Organizacja nie ma mocy sprawczej i nie może wprowadzić żadnych rozwiązań prawnych. Wydała jednak zalecenie dla 17 producentów samochodów (m.in. Ford, General Motors, BMW, Honda, Toyota czy Volkswagen), by instalowali w samochodach systemy, które wykrywają przypadki przekroczenia prędkości i przynajmniej ostrzegają, w przypadku gdy ten jedzie za szybko. Warto zwrócić uwagę, że w Stanach Zjednoczonych, w przeciwieństwie do krajów Unii Europejskiej, nie ma obecnie regulacji, które zmuszałyby producentów do stosowania takich rozwiązań.
NTSB zwróciła się również do rządowej Krajowej Administracji Bezpieczeństwa Ruchu Drogowego (NHTSA, podlega Departamentowi Transportu), by ta wymagała od marek samochodowych stosowania systemów kontrolujących przypadki przekraczania prędkości we wszystkich nowych pojazdach. Ponadto agencja chce, by NHTSA podjęła działania mające na celu edukowanie społeczeństwa na temat korzyści płynących z używania tego typu systemów.
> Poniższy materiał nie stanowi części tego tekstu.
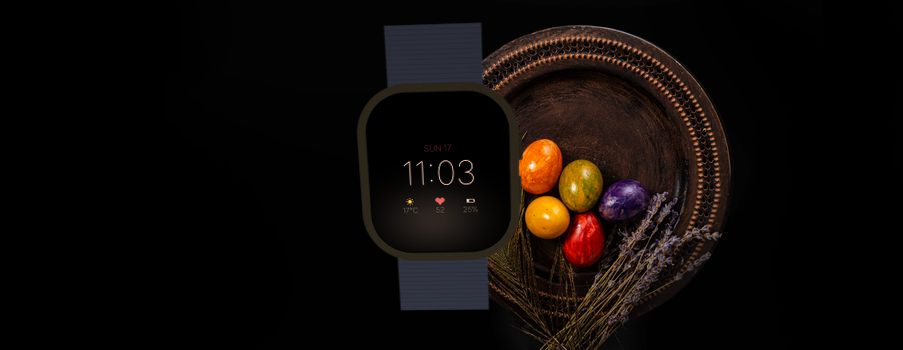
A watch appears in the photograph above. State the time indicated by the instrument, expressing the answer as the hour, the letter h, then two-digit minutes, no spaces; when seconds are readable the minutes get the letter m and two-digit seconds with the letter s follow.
11h03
Do sprawy w specjalnym oświadczeniu odniósł się rzecznik NHTSA. Stwierdził on, że agencja zawsze "przyjmuje uwagi NTSB i dokładnie je analizuje" szczególnie pod kątem wprowadzenia nowych regulacji.
Ponadto agencja zwróciła się do Instytutu IIHS (Insurance Instytute of Highway Safety, organizacja non-profit o charakterze naukowym, jej celem jest zmniejszenie liczby zgonów w wyniku wypadków drogowych), by zbadał skutki działań marketingowych stosowanych przez producentów samochodów. Chodzi tutaj o reklamy, które mogłyby zachęcać do przekraczania prędkości.